# [Text to read]

______________________________

ZF Natural Even Numbers

Question

Regarding $\Bbb N$ as constructed using ZF ($0=\emptyset, n+1=n^+=n\cup\{n\}$), how is the property "divisible by 2" expressed (using sets and logic)?

Answer 1

We can define addition and multiplication on the natural numbers as defined. $m+n$ is defined to be the unique $k$ such that there is a bijection between $k$ and $m\times\{0\}\cup n\times\{1\}$. Similarly $m\cdot n=k$ when $k$ is the unique natural number such that $m\times n$ has a bijection with $k$.

Now we can say that $\exists k(k+k=n)$.

Answer 2

Well, one way to go about it is to define arithmetic on $\Bbb N,$ explicitly or by recursion. Then we define evenness in the usual way.

Alternatively (and a bit more cumbersomely), define $f:\Bbb N\to\Bbb N$ by $f(n)=(n^+)^+.$ Now, given any $n\in\Bbb N,$ define $f^0(n)=n,$ and define $f^{m+1}(n)=f\bigl(f^m(n)\bigr).$ By recursion, we have that $f^m:\Bbb N\to\Bbb N$ for all $m\in\Bbb N.$ We can then say that $n$ is even if and only if $n=f^m(0)$ for some $m\in\Bbb N.$

______________________________

For each statement below, say yes or no on whether the thread about even natural numbers in ZF agrees with it, and quote the words that decide it: (a) Answer 1 defines the product of m and n as the unique natural number with a bijection to m×n. (b) Answer 2 defines the function f so that f(n) is the successor of n. (c) Answer 2 calls its alternative approach simpler than defining arithmetic. The listing after this point is separate from the thread.

# [Data provided]

______________________________

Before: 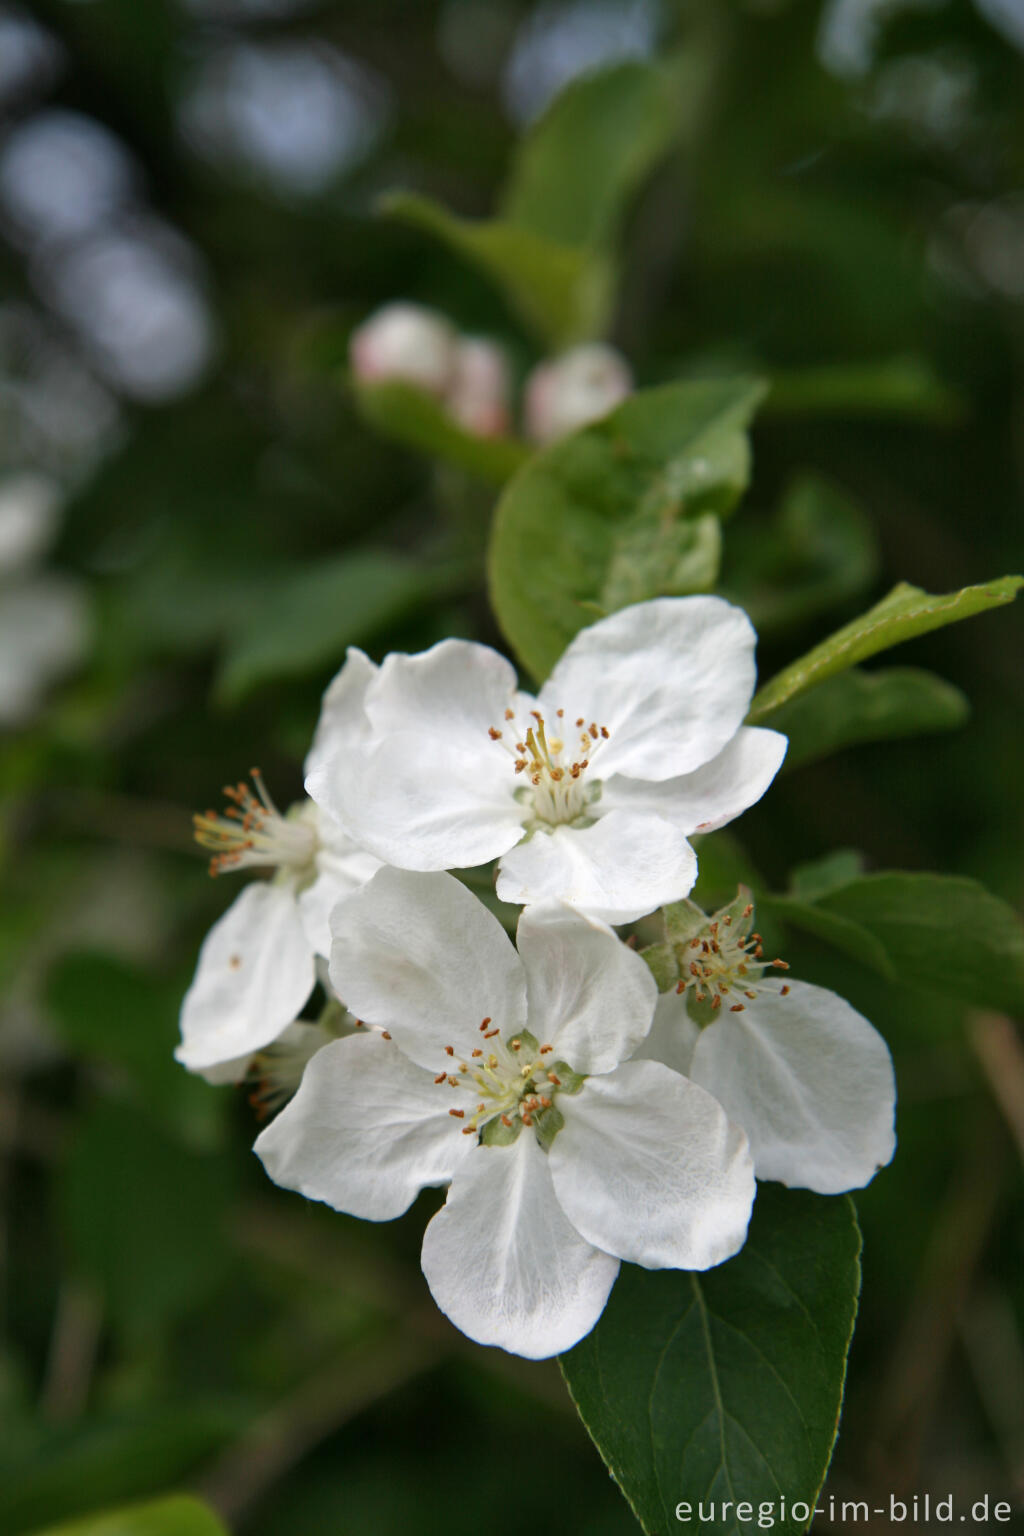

______________________________

# [Answer to the exercise]
(a) Yes: "Similarly $m\cdot n=k$ when $k$ is the unique natural number such that $m\times n$ has a bijection with $k$."
(b) No: "define $f:\Bbb N\to\Bbb N$ by $f(n)=(n^+)^+.$"
(c) No: "Alternatively (and a bit more cumbersomely)"